In a statement provided by the Bureau of Prisons, the sister of Ms. Jackson, one of Mr. Higgs’s victims, said that the news of Mr. Higgs’s execution date brought “mixed emotions.” His family is now going through the same pain hers experienced, she added.

“On one hand, I felt we were finally going to get justice, but on the other, I felt sad for your family,” she said. “When the day is over, your death will not bring my sister and the other victims back. This is not closure, this is the consequence of your actions.”

Mr. Trump was not receptive to pleas for leniency for Mr. Higgs or for any of the 12 inmates who were executed before him. The Supreme Court — which now has three Trump appointees, solidifying its conservative majority — also denied his requests for reprieve. Shortly before Mr. Higgs’s execution, the justices had vacated a stay from the Fourth Circuit that temporarily blocked the government.

Each of the court’s more liberal justices indicated that they disagreed. Justice Stephen G. Breyer listed questions that the recent federal death penalty cases have raised, among them, “To what extent does the government’s use of pentobarbital for executions risk extreme pain and needless suffering?” and, “Has an inmate demonstrated a sufficient likelihood that she is mentally incompetent — to the point where she will not understand the fact, meaning, or significance of her execution?”

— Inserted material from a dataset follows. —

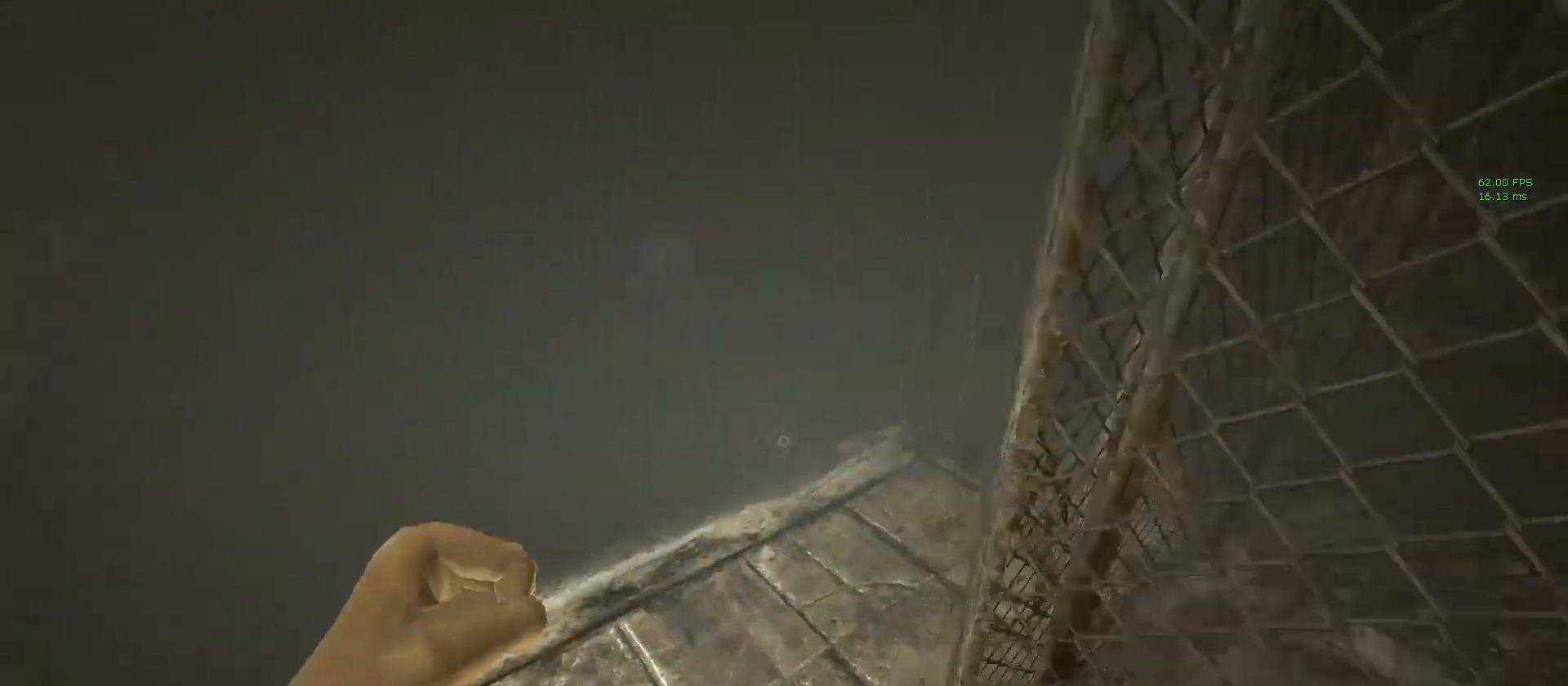
{"keys": ["shift", "w"], "mouse": [], "events": []}
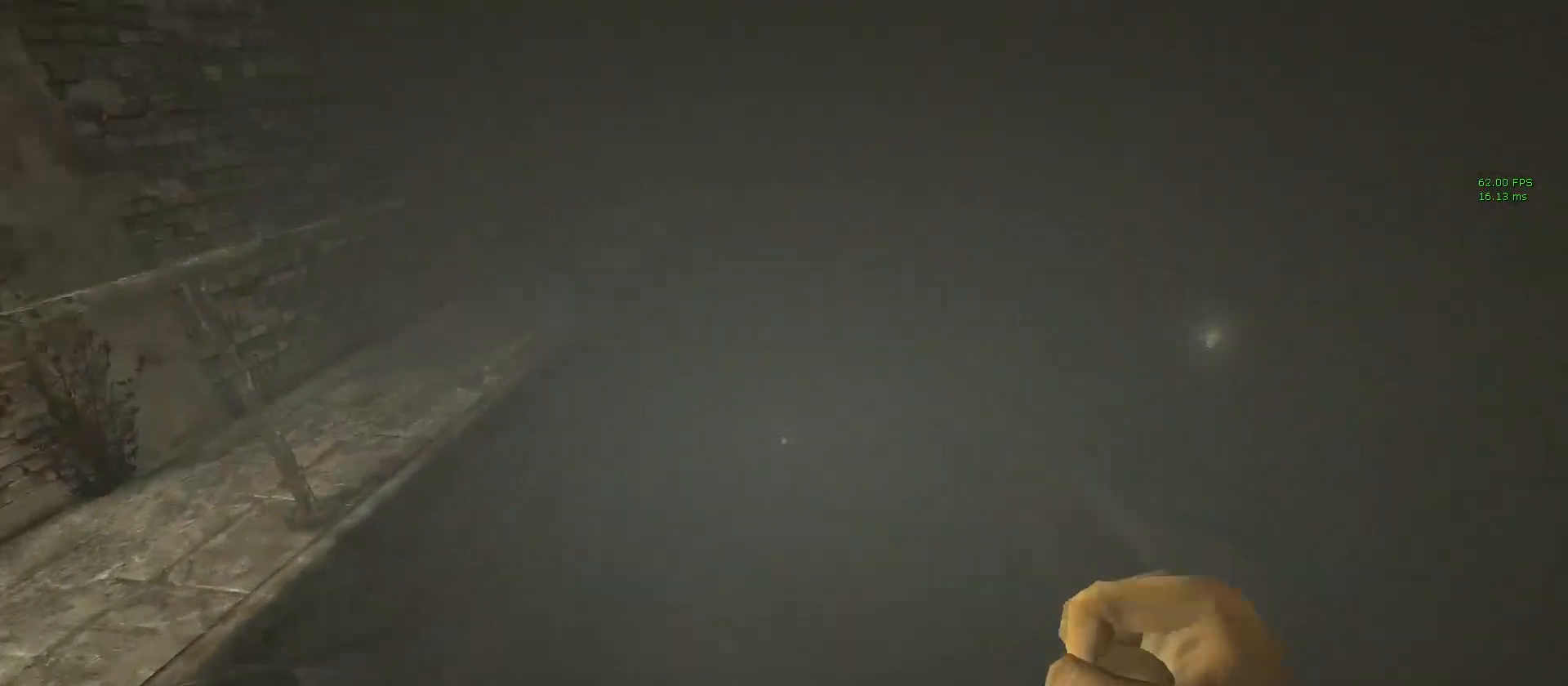
{"keys": ["shift", "w"], "mouse": [], "events": [[117, "space", "down"], [217, "space", "up"]]}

“None of these legal questions is frivolous,” he wrote. “What are courts to do when faced with legal questions of this kind? Are they simply to ignore them? Or are they, as in this case, to ‘hurry up, hurry up’? That is no solution.”

But the longer the delay, he argued, the weaker the “basic penological justifications” and the greater the psychological suffering for the prisoner. As he has done before, Justice Breyer called into question the constitutionality of the death penalty itself.